Owners were bullish for the remainder of 2014, as rates tended to firm in the run up to the holiday period on the back of typical winter related delays/disruptions and the market ‘psychology’ to fix ahead of the festive period.
Next year, there are more reasons for VLCC owners’ to be optimistic. New VLCC deliveries are anticipated to reach the lowest level since 2006, with just 20 units scheduled to enter service.
We should also continue to see further increases in the long haul trade from the Atlantic Basin to the Asia/Pacific region on the back of continued growth in US crude production and rebounding Libyan output. This will free up more Latin American and West African barrels for shipments further afield, Gibson said.

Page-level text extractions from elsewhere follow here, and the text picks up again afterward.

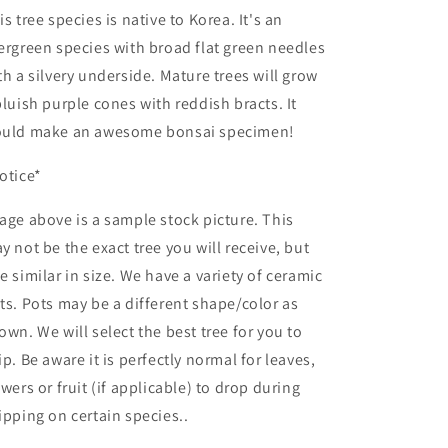
is tree species is native to Korea. It's an
ergreen species with broad flat green needles
th a silvery underside. Mature trees will grow
bluish purple cones with reddish bracts. It
uld make an awesome bonsai specimen!
otice*
age above is a sample stock picture. This
y not be the exact tree you will receive, but
e similar in size. We have a variety of ceramic
ts. Pots may be a different shape/color as
own. We will select the best tree for you to
ip. Be aware it is perfectly normal for leaves,
owers or fruit (if applicable) to drop during
ipping on certain species..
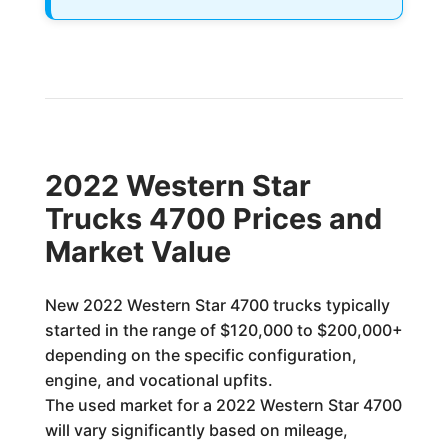
2022 Western Star
Trucks 4700 Prices and
Market Value
New 2022 Western Star 4700 trucks typically
started in the range of $120,000 to $200,000+
depending on the specific configuration,
engine, and vocational upfits.
The used market for a 2022 Western Star 4700
will vary significantly based on mileage,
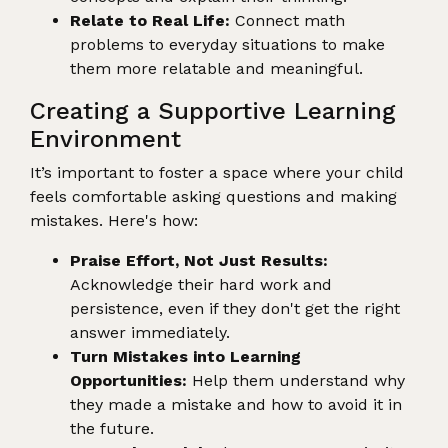
Relate to Real Life:
Connect math
problems to everyday situations to make
them more relatable and meaningful.
Creating a Supportive Learning
Environment
It’s important to foster a space where your child
feels comfortable asking questions and making
mistakes. Here's how:
Praise Effort, Not Just Results:
Acknowledge their hard work and
persistence, even if they don't get the right
answer immediately.
Turn Mistakes into Learning
Opportunities:
Help them understand why
they made a mistake and how to avoid it in
the future.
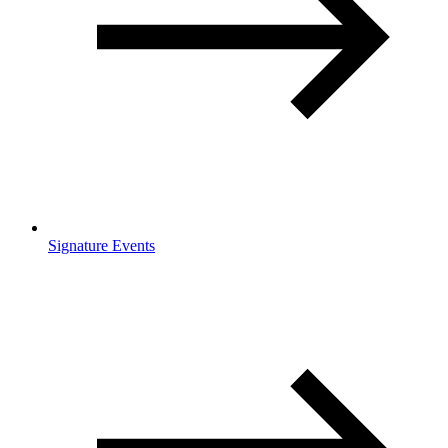
Signature Events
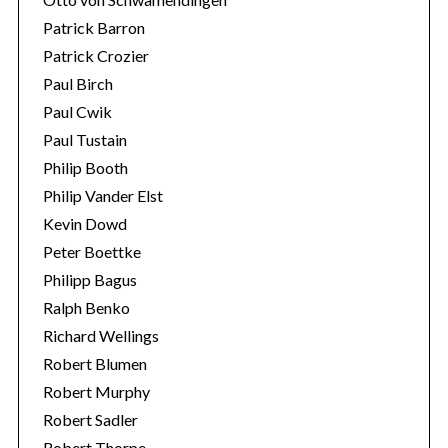
Patrick Barron
Patrick Crozier
Paul Birch
Paul Cwik
Paul Tustain
Philip Booth
Philip Vander Elst
Kevin Dowd
Peter Boettke
Philipp Bagus
Ralph Benko
Richard Wellings
Robert Blumen
Robert Murphy
Robert Sadler
Robert Thorpe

However, there are clouds gathering on the horizon. Two refineries in the Middle East, with a combined capacity of 0.8 mill barrels per day, are expected to reach full-scale operations in 2015.
Their impact on VLCC demand will be negative, as these refineries will draw a significant amount of regional supply away from international crude exports out of the MEG.
A lot will also depend on whether OPEC decides to maintain, or to cut its crude production at its next meeting at the end of this month. There is a great deal to consider - slowing growth in global oil demand, booming US crude oil production, OPEC’s market share, recovering Libyan output, a growing surplus of crude and falling oil prices, Gibson said.
If OPEC decides in favour of output cuts, these are likely to come from the Middle East, considering the budget restraints of African and Latin American producers. If that is the case, then this will push crude tanker demand from the MEG to even lower levels.
However, if OPEC decides against cutting production in order to protect its market share, this could be positive news for owners in terms of tanker demand.
In addition, unless we see stronger than expected growth in oil consumption, OPEC’s decision to maintain crude production at similar levels to those seen earlier this year, could potentially translate into a much bigger surplus of crude oil in the market.
This crude will have to be stored somewhere. From our point of view, the big question is whether it could be stored in tankers, Gibson concluded.